Frank Martin, one of the architects of the fine youth program in Fairfax, feels the spiraling cost of both ice time and equipment will inhibit potential growth derived from the Olympic experience.

"There is a lot of enthusiasm now, but I think it will die off," Martin said." A man called me today, whose kid played in Germany three years ago and the kid wanted to play today. Our season is just ending, so I told him about our summer program, but I'm afraid by summer the exuberance will have worn off.

"One of the primary causes of kids not playing is cost, particularly buying ice, and I do visualize costs going up. What youth hockey needs in this area is a sugar daddy to buy the ice time. It is an exciting sport, but it's expensive."

Charlie Holt, the coach at the University of New Hampshire, hopes that the enthusiasm of the players will be carried on to other levels of hockey, if nothing else.

"I'm on Cloud 9 and I'm just an observer," Holt said. "I've loved hockey all my life and I've got a very strange feeling now. You have to love hockey at that level played with the enthusiasm that kids play it.

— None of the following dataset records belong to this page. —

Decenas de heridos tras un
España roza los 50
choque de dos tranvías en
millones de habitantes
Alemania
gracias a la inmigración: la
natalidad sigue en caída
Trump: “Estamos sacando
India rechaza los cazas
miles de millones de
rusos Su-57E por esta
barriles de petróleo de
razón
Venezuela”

"And yet there are people who say hockey like that would bore people to death in the NHL. Who are they kidding? I'm hoping the Olympics help put hockey in the right direction with that movement of the puck, that up-and-down action yet with possession of the puck a primary concern, not just dumping it in and giving it away."

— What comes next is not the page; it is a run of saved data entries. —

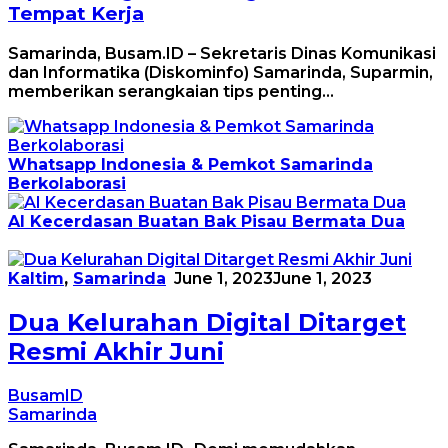
Tempat Kerja
Samarinda, Busam.ID – Sekretaris Dinas Komunikasi
dan Informatika (Diskominfo) Samarinda, Suparmin,
memberikan serangkaian tips penting…
Whatsapp Indonesia & Pemkot Samarinda
Berkolaborasi
AI Kecerdasan Buatan Bak Pisau Bermata Dua
Kaltim
,
Samarinda
June 1, 2023
June 1, 2023
Dua Kelurahan Digital Ditarget
Resmi Akhir Juni
BusamID
Samarinda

Marshall Johnston, a former Canadia Olympian and NHL defenseman who coaches the University of Denver, watched the Washington Capitals and Colorado Rockies Sunday and he said he could already see signs of a revolution in the pro sport.

"We've been reading about changes occuring as a result of the Soviets' style of play, but in some areas I haven't seen as much application as we would like," Johnston siad. "Obviously, the smaller arena is not as conducive to a skill game as the international surface.

"The Caps kept the puck in motion, though, and they emphasized possession of the puck as opposed to dumping it in.That in itself is a degree of change."